Sunday, May 20, 2007

Change in Step 1 Minimum Passing Score

The Step 1 Committee decided to raise the three-digit score recommended to pass Step 1 from 182 to 185. The new minimum passing score will be applied to Step 1 examinations for which the first day of testing is on or after January 1, 2007.

Kaplan Step 1 Video - 2007 edition

Step 1 In-center Video Lectures (2007)

Kaplan recently updated all of its video. The content is now available on videos instead of old fashioned tape library. Good for all USMLE takers. Now you can watch the Kaplan USMLE DVDs on your computer.

Newly Filmed Content

  • Microbiology
  • Physiology
  • Behavioral Sciences
  • Immunology
  • Biochemistry
Read here about details of the changes in 2007 Kaplan videos:

Wednesday, May 09, 2007

Youel Step 2 Videos

I am receiving a lot of inquiries about Youel prep Videos for Step 2.
So I want to tell the facts I know about Youel Videos and then invite for your comments/feedback.

Youel is respected by many students for the quality of the lectures. Some say that Youel is much better than Kaplan for Step 2.

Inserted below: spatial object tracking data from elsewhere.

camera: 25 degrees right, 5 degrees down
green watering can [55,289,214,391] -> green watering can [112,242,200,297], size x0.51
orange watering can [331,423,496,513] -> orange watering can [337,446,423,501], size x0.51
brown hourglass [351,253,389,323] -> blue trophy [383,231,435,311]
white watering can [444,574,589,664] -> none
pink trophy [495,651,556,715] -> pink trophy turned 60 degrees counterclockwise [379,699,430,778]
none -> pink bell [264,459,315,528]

It is just 40 hours of high-yield review and covers the following topics:
EKG & Cardiology
Fundamental Facts
History & Physical
Lab tests
Medical Ethics
Symptoms, Signs, Syndromes
X-Rays & Pulmonary Disease

More information can be found here:
http://usmlestep.com/youelprep-step2.htm

Sunday, May 06, 2007

Kaplan Med Essentials

Organized by organ system, the medEssentials book reinforces key ideas and concepts essential to your med school studies. Later, it can be used as a personalized guidebook for board preparation.

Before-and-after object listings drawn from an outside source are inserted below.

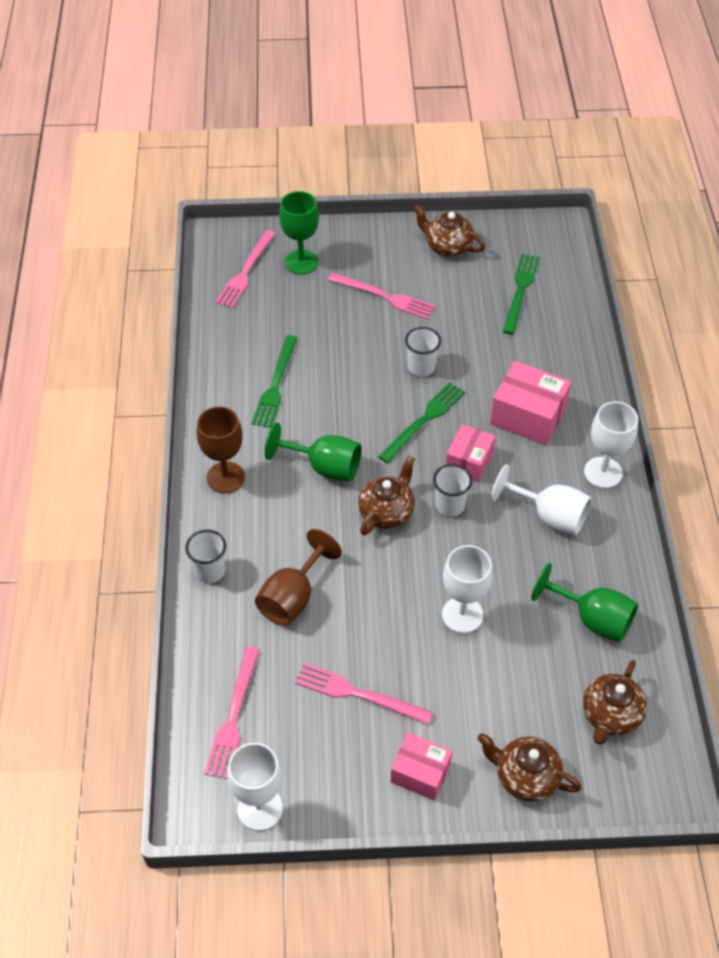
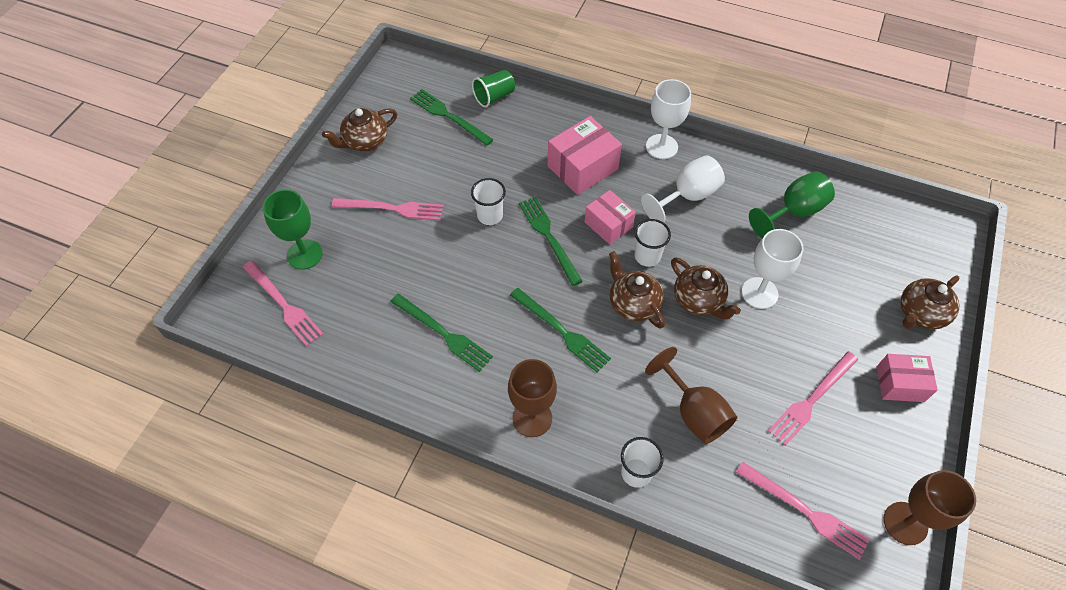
camera: 65 degrees left, 5 degrees up
white goblet [227,743,283,831] -> brown goblet [884,470,976,545]
green goblet [265,423,362,482] -> green fork [510,288,611,372]
pink fork [328,273,435,320] -> pink fork turned 45 degrees clockwise [332,198,444,221]
pink box [391,733,452,801] -> pink box turned 45 degrees clockwise [877,354,938,402]
brown teapot [583,660,647,745] -> brown teapot moved to [671,257,741,319]
none -> green cup [472,70,515,107]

Download Kaplan Med Essentials now

USMLE Scoring - 2 digits vs. 3 digits

The USMLE phased out the use of a percentile based system in 1999. A score report is given as a three-digit and two-digit score. The three-digit score reflects the number of correct questions and the two-digit score is a representation of the three-digit score on a scale of 100%. A score of 182 or greater is required to pass. Those who take the exam on or after January 1, 2007, will need a score of 185 to pass in the exam. The national yearly average usually is around 220 with a standard deviation of around 20. Many residency programs have cutoffs for Step 1 scores below which applicants are unlikely to be interviewed.

Friday, May 04, 2007

General Hints for USMLE Step 3 CCS exam

General Hints for CCS

The part that is problematic with most people is the case simulation part. Below I will list a few hints of how to succeed.

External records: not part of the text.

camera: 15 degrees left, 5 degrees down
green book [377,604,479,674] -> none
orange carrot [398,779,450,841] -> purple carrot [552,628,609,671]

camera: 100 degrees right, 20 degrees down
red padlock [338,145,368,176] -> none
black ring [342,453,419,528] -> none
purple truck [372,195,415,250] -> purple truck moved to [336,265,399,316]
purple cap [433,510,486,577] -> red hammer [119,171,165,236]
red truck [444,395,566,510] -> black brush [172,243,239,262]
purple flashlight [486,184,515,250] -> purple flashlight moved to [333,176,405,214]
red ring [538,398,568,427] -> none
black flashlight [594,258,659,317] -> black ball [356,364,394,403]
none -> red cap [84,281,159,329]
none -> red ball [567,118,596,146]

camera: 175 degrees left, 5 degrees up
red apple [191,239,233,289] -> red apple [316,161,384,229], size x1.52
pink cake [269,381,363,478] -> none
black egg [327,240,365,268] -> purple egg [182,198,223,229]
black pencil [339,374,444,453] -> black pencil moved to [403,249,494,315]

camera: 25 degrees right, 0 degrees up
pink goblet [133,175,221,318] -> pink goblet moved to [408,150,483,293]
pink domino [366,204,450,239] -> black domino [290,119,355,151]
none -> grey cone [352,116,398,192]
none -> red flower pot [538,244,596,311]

You will have plenty of time to complete each case. 25 minutes of testing time is available. In the end you have to write your diagnosis. Obviously this test will have more common diseases, so thing about those first. Second, think what you would do if it was a real patient. This helped me a lot during the exam. The test also wants to make sure you are practicing safe medicine, so stay away from anything dangerous, especially drugs with too much toxicity, surgery without confirmatory tests and such.

Setting

In order to decide where to best treat the patient (office, ICU, ward), you have to determine 2 aspects: how sick is the patient and how rapidly does it have to be treated.

  • Vital signs: watch for tachycardia, bradycardia and extremes in blood pressure. Also tachypnea should point to something more severe.
  • Complaint or symptoms: severe pain, shortness of breath should raise red-flags.
  • Age: very young and very old people tend to need to be hospitalized.
  • Instability: any unstable vital signs, fluctuating levels of consciousness, severe blood loss should prompt an ICU admission.

Orders

For most people that have not had medical training in the US this might be a problem. To order medications you do NOT have to know the dose. You can write common tradenames and generic names. Also, consultation can be obtained, and these take little time. Remember about vital signs / ECG monitors, oxygen.

Radiology and Laboratory tests

Know why you are ordering every test. It seems trivial, but do not order something unless it is going to help you with the diagnosis. All tests in Step 3 take considerable time, even days. The less common the test you order, the more you will wait for a result.

Follow-up and interim histories

The system will not penalize you for seeing your patients too often. If you do not know how often to see patients, in hospital usually once a day. The system will let you know of new test results and developments in the case.